MADISON, Wis. (AP) — A Milwaukee judge sentenced one of Gov. Scott Walker's former top aides to six months in jail and three years of probation Monday for doing campaign work on the taxpayers' time, saying she needs to learn the difference between right and wrong in public office.
Kelly Rindfleisch, now 44, worked as Walker's deputy chief of staff when he was the Milwaukee County executive in 2010. Prosecutors accused her of working on Republican Brett Davis' lieutenant governor campaign out of her county office.
She pleaded guilty last month to one felony count of misconduct in office in a deal with prosecutors. She faced up to three-and-a-half years in prison and $10,000 in fines, but Milwaukee County Assistant District Attorney Bruce Landgraf agreed to recommend probation with jail time and promised to not seek restitution.
Rindfleisch's family packed the tiny courtroom for her sentencing hearing Monday, listening as Rindfleisch and her attorney tried to persuade Judge David Hansher to forego any jail time and instead give her community service. Rindfleisch told the judge that Milwaukee County taxpayers were always her first priority.
"I take full responsibility for my actions and pretty much guarantee you I will never behave that way again," she said.
Her family let out a collective gasp as Hansher ordered her to spend a half-year in jail. The judge said Rindfleisch should have known better and he wanted to send a "shot across the bow" to all public workers that they can't campaign on the taxpayers' dime.
"She clearly knew what she was doing was illegal and wrong," Hansher said. "Her rehabilitative need is simply to know what is right and what is wrong in public office.
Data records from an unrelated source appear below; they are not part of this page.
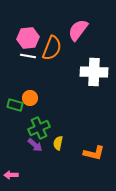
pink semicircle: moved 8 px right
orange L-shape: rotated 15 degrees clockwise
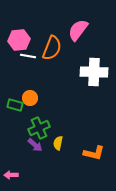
pink hexagon: moved 9 px left, 2 px down
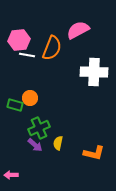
pink semicircle: rotated 25 degrees clockwise
white line: moved 1 px left, 1 px up
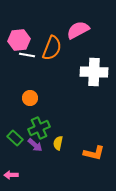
green rectangle: moved 33 px down; rotated 28 degrees clockwise
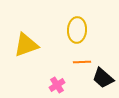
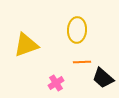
pink cross: moved 1 px left, 2 px up
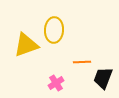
yellow ellipse: moved 23 px left
black trapezoid: rotated 70 degrees clockwise
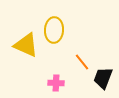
yellow triangle: rotated 44 degrees clockwise
orange line: rotated 54 degrees clockwise
pink cross: rotated 35 degrees clockwise
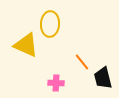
yellow ellipse: moved 4 px left, 6 px up
black trapezoid: rotated 35 degrees counterclockwise
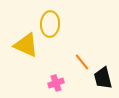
pink cross: rotated 21 degrees counterclockwise
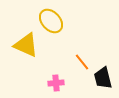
yellow ellipse: moved 1 px right, 3 px up; rotated 45 degrees counterclockwise
pink cross: rotated 14 degrees clockwise
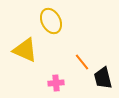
yellow ellipse: rotated 15 degrees clockwise
yellow triangle: moved 1 px left, 5 px down
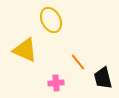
yellow ellipse: moved 1 px up
orange line: moved 4 px left
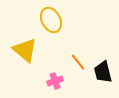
yellow triangle: rotated 16 degrees clockwise
black trapezoid: moved 6 px up
pink cross: moved 1 px left, 2 px up; rotated 14 degrees counterclockwise
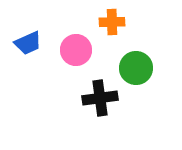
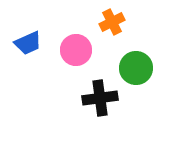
orange cross: rotated 25 degrees counterclockwise
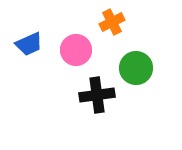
blue trapezoid: moved 1 px right, 1 px down
black cross: moved 3 px left, 3 px up
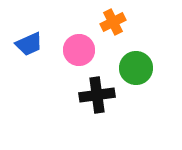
orange cross: moved 1 px right
pink circle: moved 3 px right
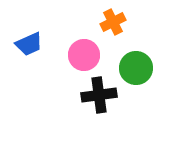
pink circle: moved 5 px right, 5 px down
black cross: moved 2 px right
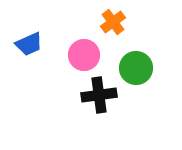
orange cross: rotated 10 degrees counterclockwise
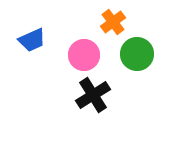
blue trapezoid: moved 3 px right, 4 px up
green circle: moved 1 px right, 14 px up
black cross: moved 6 px left; rotated 24 degrees counterclockwise
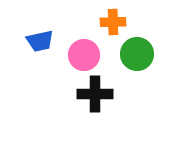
orange cross: rotated 35 degrees clockwise
blue trapezoid: moved 8 px right, 1 px down; rotated 12 degrees clockwise
black cross: moved 2 px right, 1 px up; rotated 32 degrees clockwise
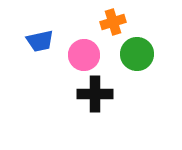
orange cross: rotated 15 degrees counterclockwise
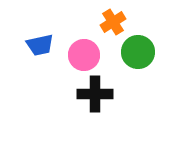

It's not that hard to understand."
Rindfleisch is one of six people charged in a secret investigation Milwaukee prosecutors launched into Walker's county office. Charges have ranged from exceeding legal campaign contribution limits to theft. Walker himself hasn't been charged with any wrongdoing, but since the investigation is secret, it's unclear how much more work investigators plan to put in.
Landgraf put on a lengthy slideshow presentation in court, displaying Rindfleisch emails he said incriminated her. He noted investigators recovered nearly 1,500 Davis-related emails from Rindfleisch's account that were sent during the workday, most of them centered on lining up hosts for fundraisers, he said.
He also alleged high-ranking officials in Walker's gubernatorial campaign were in routine contact with Rindfleisch and other county employees, asking them to research local issues for the campaign and setting up daily conference calls to decide how to handle the media.
"You guys are in the driver's seat," she wrote in one message to Walker campaign manager Keith Gilkes.
Landraff said in a sentencing memo that Rindfleisch should have known her activities were illegal after she got caught up in a 2002 investigation into legislators and their aides campaigning on state time. Rindfleisch received immunity in that investigation and underwent ethics training.
Rindfliesch's attorney, Franklyn Gimbel, blasted prosecutors for not going after Walker, Gilkes, Davis and other county workers who corresponded with the Walker campaign. He said her friends and co-workers have deserted her.
"The impact on this woman has been devastating," Gimbel said.
Hansher granted Gimbel's request to stay the sentence pending appeal, but he said the case against her is solid. She has demonstrated "a pattern of undesirable behavior," the judge said.
A spokesman for Walker's campaign didn't immediately respond to telephone and email messages late Thursday afternoon.